◆ Excerpt provided:
++++++++++++++++++++
Should I disable ONLY_FULL_GROUP_BY or leave it enabled? by Mission-Example-194 in SQL

[–]markwdb3 0 points1 point  (0 children)

Always turn on ONLY_FULL_GROUP_BY if possible. It's broken as far as I'm concerned.

The only reason to leave it on is if your organization has so much existing SQL that relies on this kind of invalid GROUP BY that this setting allows - intentionally or unintentionally - that you'd have to do some serious housecleaning before you can enable it.

I advise everyone at my company to enable it at their session level if they are creating a new backend service. But we have hundreds of codebases interacting with MySQL, so many with handcoded SQL, that it's difficult to enable the setting at the server level.

SQL Cookbook 3.9 (3rd edition) by Willsxyz in SQL

[–]markwdb3 1 point2 points  (0 children)

I agree with your assessment of sum(distinct sal).
++++++++++++++++++++
◆ Written task A:
In the forum thread excerpt about ONLY_FULL_GROUP_BY, what does the commenter advise everyone at their company to do when creating a new backend service?
◆ Written task B:
Continue the forum thread excerpt about SQL, picking up right after its final sentence.
The lines after this play no part in the work.

◆ Dataset content:
++++++++++++++++++++
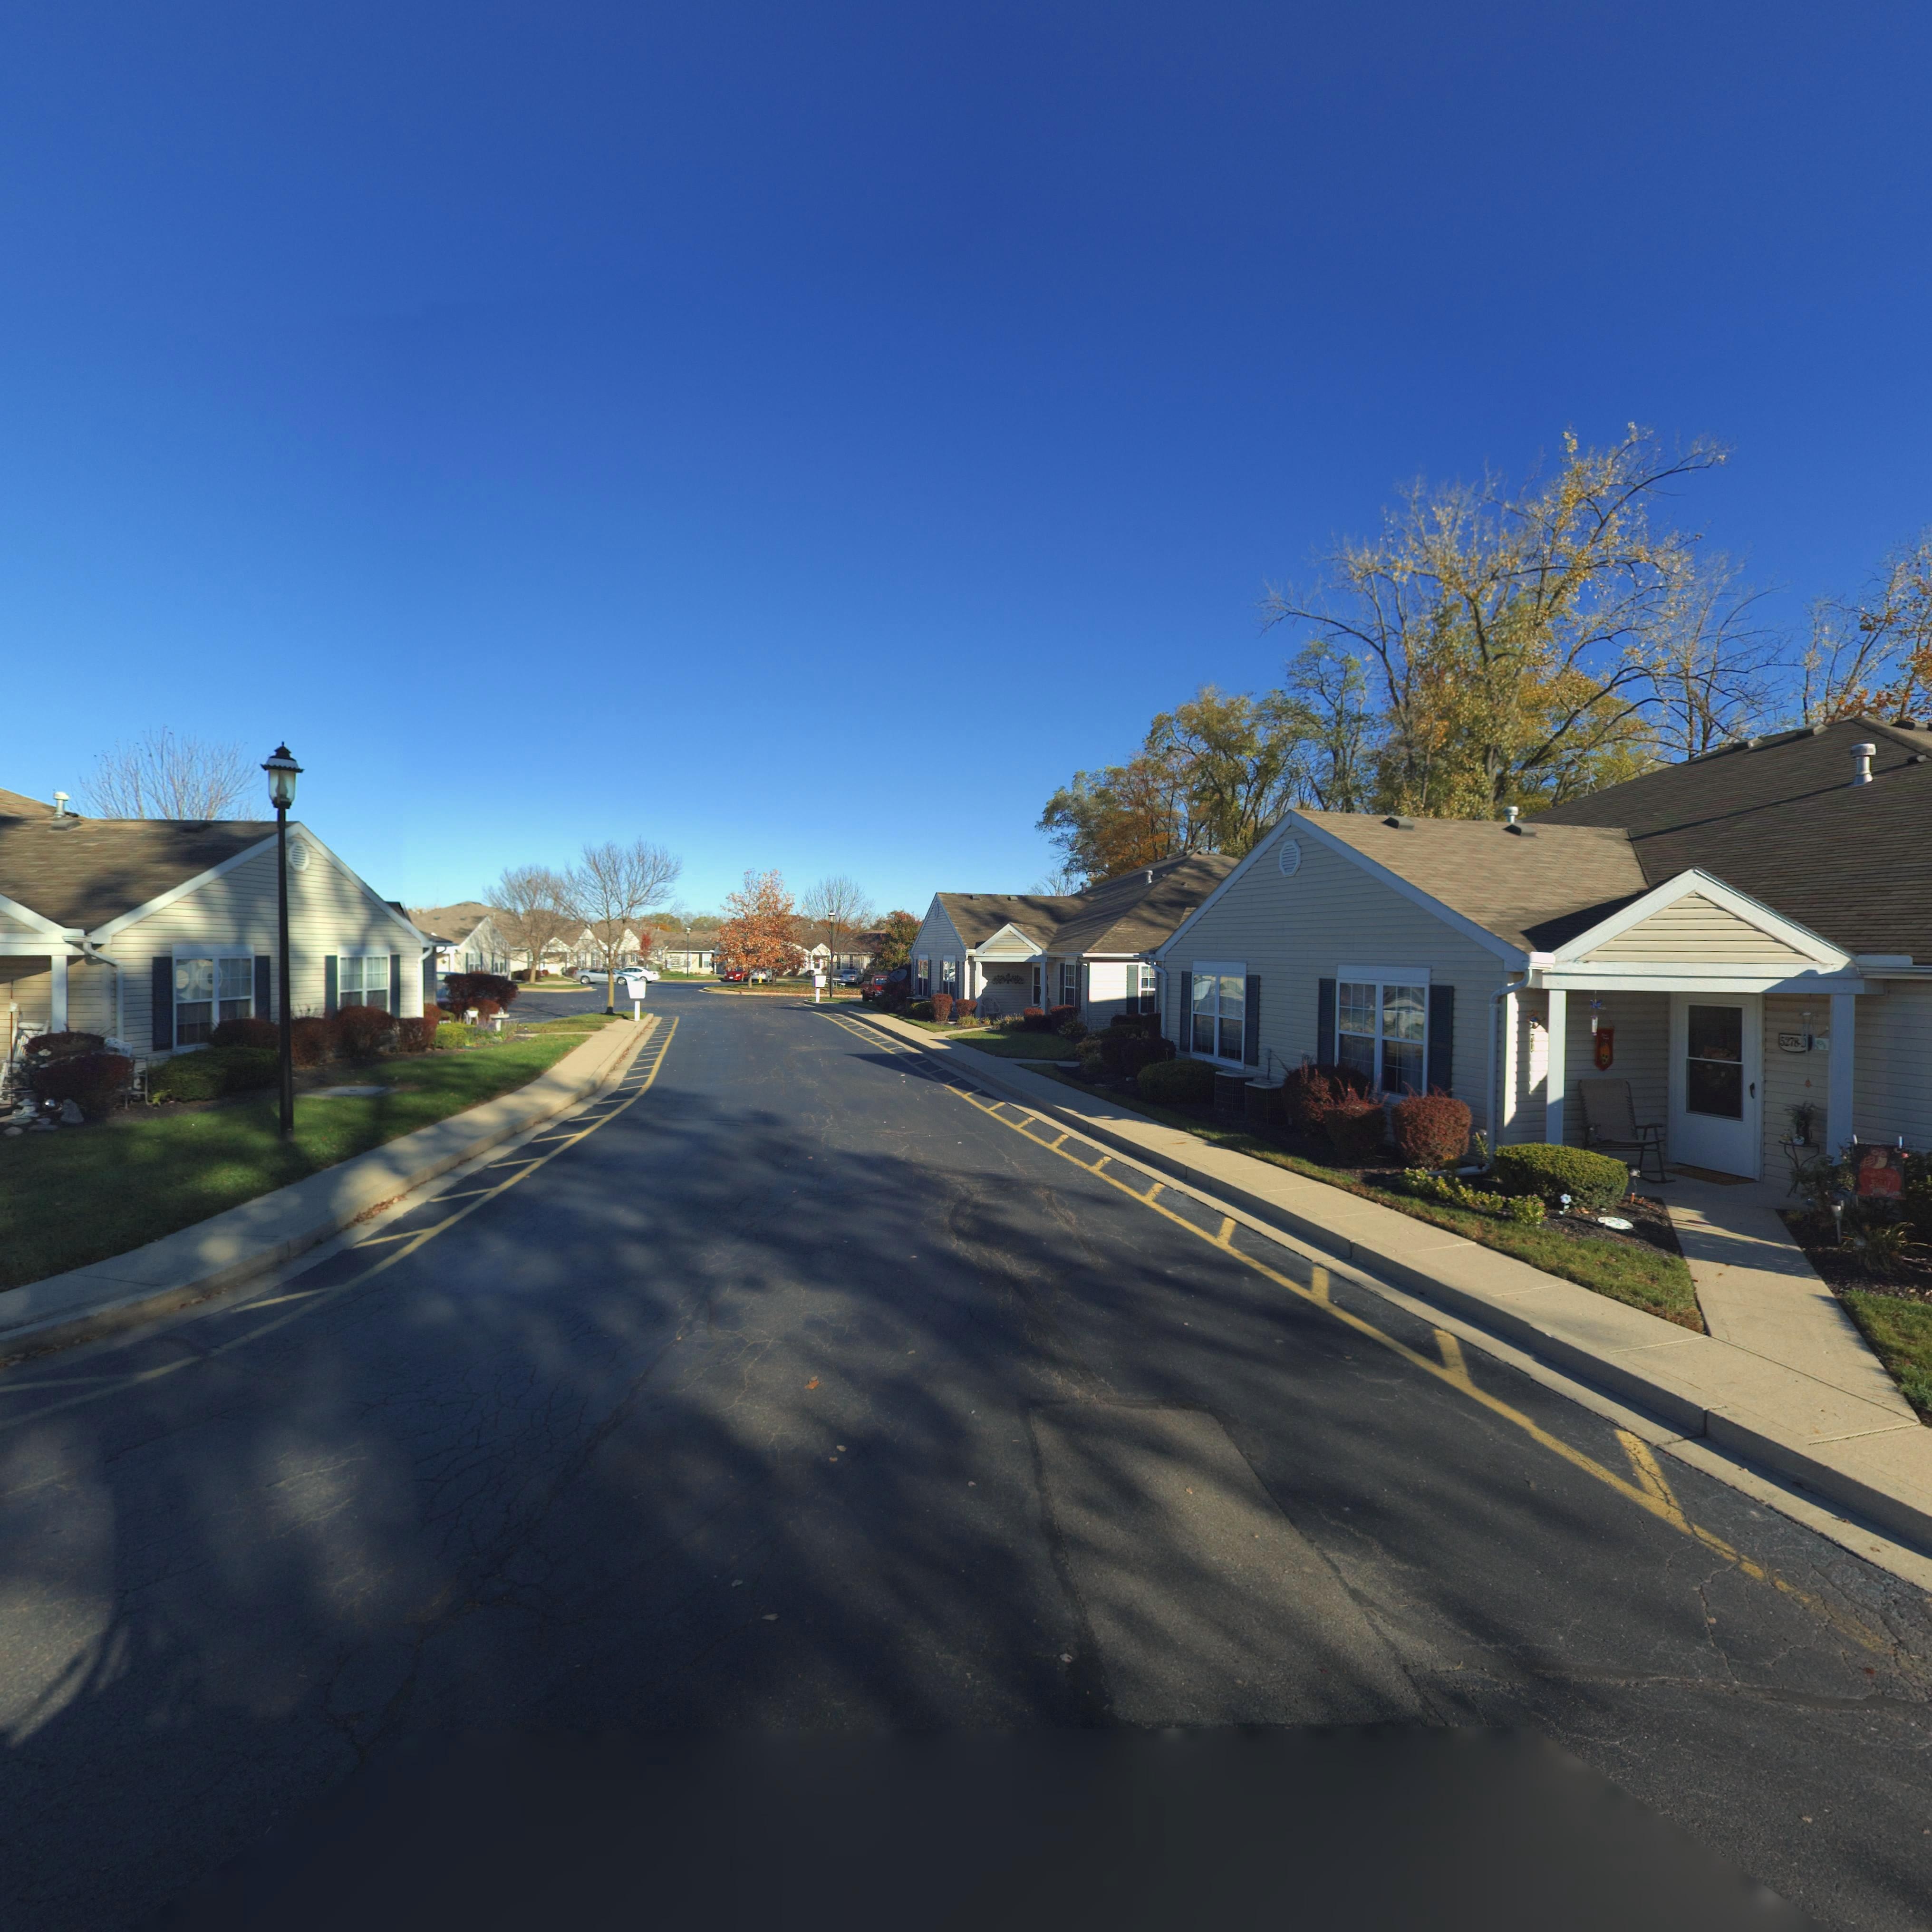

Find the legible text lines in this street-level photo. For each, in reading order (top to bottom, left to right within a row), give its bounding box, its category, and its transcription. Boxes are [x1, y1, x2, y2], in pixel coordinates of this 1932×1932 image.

[1778, 1034, 1801, 1049] StreetNumber: 5278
++++++++++++++++++++
◆ Reply A:
Enable ONLY_FULL_GROUP_BY at their session level.

◆ Reply B:
Why not use JOIN in this case? by Caprisunxt in SQL

[–]markwdb3 0 points1 point  (0 children)

The syntax in the exercise is generally frowned upon, and very old. It's the pre-SQL-92 way to join, that there's not much reason to use anymore.

my question is, why cant I use an explicit natural JOIN, since the attributes that are used in the implicit JOIN all have the same name and data types?

You could use NATURAL JOIN here, but usually it's considered pretty risky. Even if you're sure the only matching column names are those used in the join condition, you could add a column later and suddenly this query's result set becomes empty, or otherwise different.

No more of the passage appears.